Common Mistakes to Avoid

Jumping to solutions. Spend the first 10 minutes on requirements and estimation. The interviewer will stop you if you start drawing too early.
Over-engineering. Do not add Kafka, Elasticsearch, and a service mesh to a system that handles 100 requests per second. Simple is better.
Ignoring failure modes. What happens when Redis goes down? When the database is unreachable? When a server crashes mid-write? Address these explicitly.
Not doing the math. “We need a cache” is weak. “We need a cache because our DB handles 5K QPS and we expect 50K peak QPS” is strong.
Single points of failure. Every component should have redundancy. If you draw one database, explain how you handle its failure.
Forgetting about data. How does data grow over time? What is your retention policy? How do you archive old data?

The Complete Checklist

Use this as a mental checklist during any system design session:

REQUIREMENTS
[ ] Functional requirements (3-5 core features)
[ ] Non-functional requirements (latency, availability, consistency, scale)
[ ] Explicit out-of-scope items

ESTIMATION
[ ] QPS (average and peak)
[ ] Storage (daily, yearly, 5-year)
[ ] Bandwidth (in and out)
[ ] Memory (cache sizing)

API DESIGN
[ ] Core endpoints with methods, parameters, responses
[ ] Error handling and status codes
[ ] Pagination, rate limiting, authentication

HIGH-LEVEL DESIGN
[ ] Core components labeled
[ ] Data flow arrows
[ ] Read path and write path
[ ] Database schema for key entities

DEEP DIVE (pick 2-3)
[ ] Core algorithm or data structure
[ ] Scaling strategy
[ ] Consistency model
[ ] Failure handling

TRADEOFFS
[ ] Alternatives considered for each major decision
[ ] Weaknesses of current approach acknowledged
[ ] Conditions under which you'd change your design

Key Takeaways

Every system design follows the same 6-step framework: requirements, estimation, API design, high-level architecture, deep dive, tradeoffs. The framework matters more than memorizing specific architectures.
Spend at least 10 minutes on requirements and estimation before drawing anything.

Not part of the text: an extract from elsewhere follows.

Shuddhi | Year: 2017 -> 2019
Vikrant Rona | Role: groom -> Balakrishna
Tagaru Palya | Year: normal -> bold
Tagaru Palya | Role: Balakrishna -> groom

The numbers you calculate drive every downstream decision.
Start with the simplest architecture that works, then add complexity only when your requirements demand it. A single PostgreSQL instance handles more than most engineers think.
The deep dive is where you differentiate yourself. Pick the hardest 2-3 components and show that you understand how they work at a low level.
Always discuss tradeoffs. There are no perfect designs, only designs that are good enough for specific constraints. Show that you understand what you are giving up with each decision.
Do the math. “We need caching” is a weak claim. “We need caching because our DB handles 5K QPS but peak load is 50K QPS” is a strong one that demonstrates engineering judgment.